# 11 x 15 cake formula?



## marmalady (Apr 19, 2001)

Help!!! Have to make a chocolate sheet cake for a party this Friday; my computer seems to have eaten my recipe for chocolate cake for a 11x15 pan!!!! If I can remember, the pan takes 11-12 cups of batter. 

This is for a real chocoholic, so it's going to be chocolate on chocolate, and decorated with mini-M&Ms because she's an M&M freak, too! And just one layer, so I'd like the layer to be as high as possible. 

Don't have Rose Beranbaum's book, and the library has had it checked out all week.

ANY help would be soooooooooooooooo appreciated!!!

Thanks!


----------



## w.debord (Mar 6, 2001)

Well I know there are people out there that break recipes down that way, to the cup. But to be honest I think its still a guessing game, so that's what I do....guess-ta-mating on the heavy side.

Say my recipe says it makes 1- 9" cake round. I'd probably multiply that recipe by 3 to fill your 11 X 15 pan. Then when my batter is mixed I fill my pan about 2/3 of the way from the top. If I have extra batter I put it in another pan or whatever and bake that off to. 
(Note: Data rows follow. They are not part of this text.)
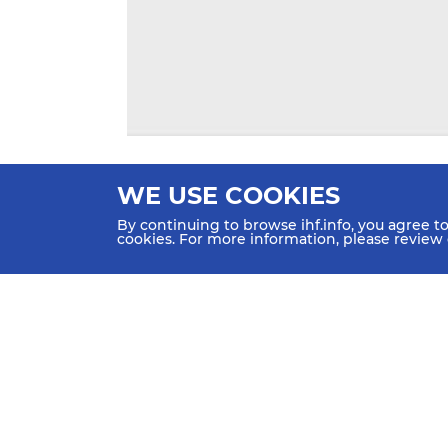
WE USE COOKIES
By continuing to browse ihf.info, you agree t
cookies. For more information, please review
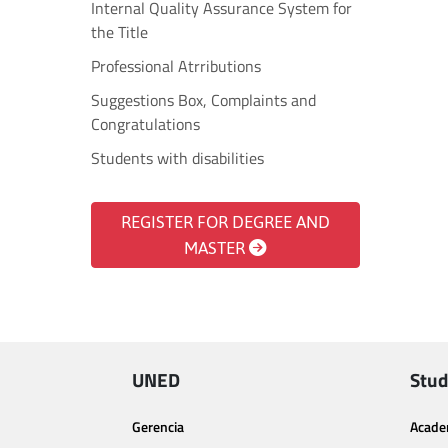
Internal Quality Assurance System for
the Title
Professional Atrributions
Suggestions Box, Complaints and
Congratulations
Students with disabilities
REGISTER FOR DEGREE AND
MASTER
UNED
Stud
Gerencia
Acade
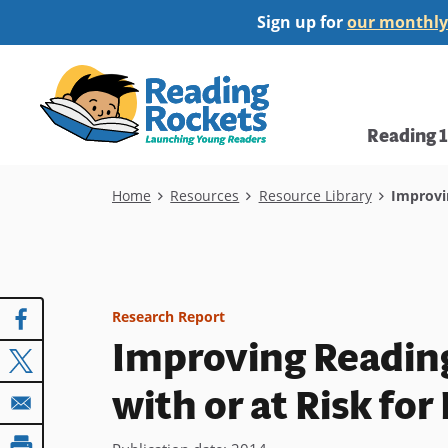
Skip
Sign up for
our monthly
to
main
Home
content
Main
Reading 
navi
Breadcrumb
Home
Resources
Resource Library
Improvin
Research Report
Improving Readin
with or at Risk for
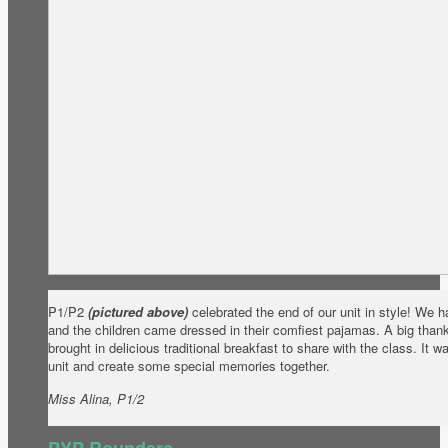
P1/P2
(pictured above)
celebrated the end of our unit in style! We h
and the children came dressed in their comfiest pajamas. A big thank
brought in delicious traditional breakfast to share with the class. It 
unit and create some special memories together.
Miss Alina, P1/2
PYP Rounders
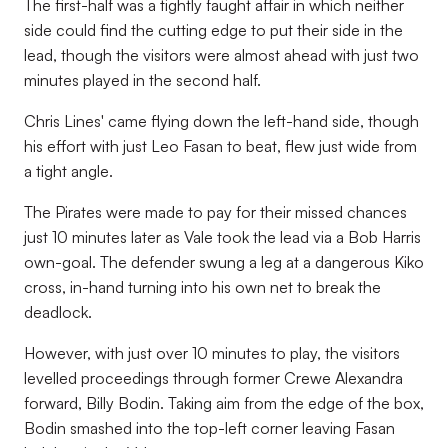
The first-half was a tightly faught affair in which neither
side could find the cutting edge to put their side in the
lead, though the visitors were almost ahead with just two
minutes played in the second half.
Chris Lines' came flying down the left-hand side, though
his effort with just Leo Fasan to beat, flew just wide from
a tight angle.
The Pirates were made to pay for their missed chances
just 10 minutes later as Vale took the lead via a Bob Harris
own-goal. The defender swung a leg at a dangerous Kiko
cross, in-hand turning into his own net to break the
deadlock.
However, with just over 10 minutes to play, the visitors
levelled proceedings through former Crewe Alexandra
forward, Billy Bodin. Taking aim from the edge of the box,
Bodin smashed into the top-left corner leaving Fasan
Baking professionally I go way over and stock pile cakes with that "guessing" game. So I always have a couple cakes in the freezer for last minute orders.


----------



## alexia (Mar 3, 2002)

Marm, Wendy has answered your specific question, but this site has a useful comparison of the different sized pans for future questions.
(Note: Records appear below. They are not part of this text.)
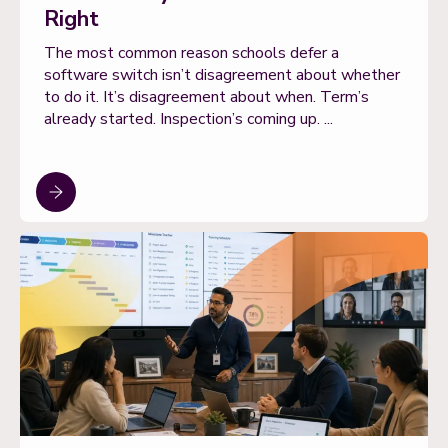
Right
The most common reason schools defer a
software switch isn’t disagreement about whether
to do it. It’s disagreement about when. Term’s
already started. Inspection’s coming up. ...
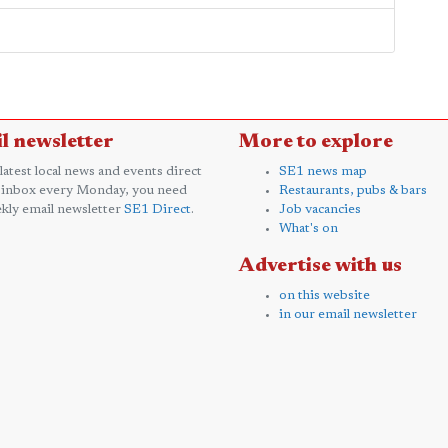
l newsletter
More to explore
 latest local news and events direct
SE1 news map
 inbox every Monday, you need
Restaurants, pubs & bars
kly email newsletter
SE1 Direct
.
Job vacancies
What's on
Advertise with us
on this website
in our email newsletter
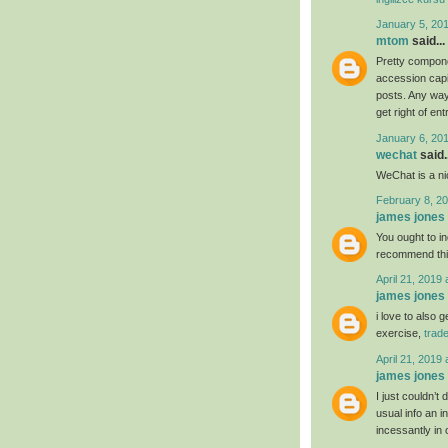
January 5, 20
mtom
said...
Pretty compone
accession capit
posts. Any way 
get right of ent
January 6, 20
wechat
said..
WeChat is a nic
February 8, 20
james jones
You ought to ind
recommend th
April 21, 2019 
james jones
i love to also 
exercise,
trad
April 21, 2019 
james jones
I just couldn’t
usual info an i
incessantly in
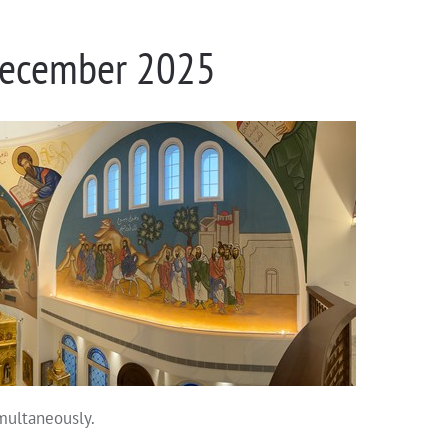
 December 2025
imultaneously.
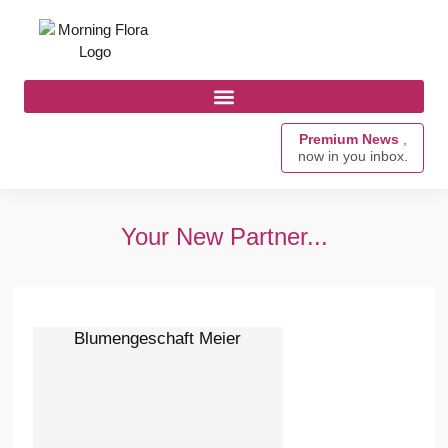
Premium News
,
now in you inbox.
Your New Partner...
Blumengeschaft Meier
http://www.joyofbaking.com/PanSizes.html


----------



## marmalady (Apr 19, 2001)

Thanks a million, ladies!! I had transferred a bunch of recipes about a year ago from old to new computer, and lost some along the way - who knows where they're floating, out there in cyberspace! 

I remember from my old recipe, that it was adapted from an '11 cup bundt pan', that's why I had the cups thing in my head.


----------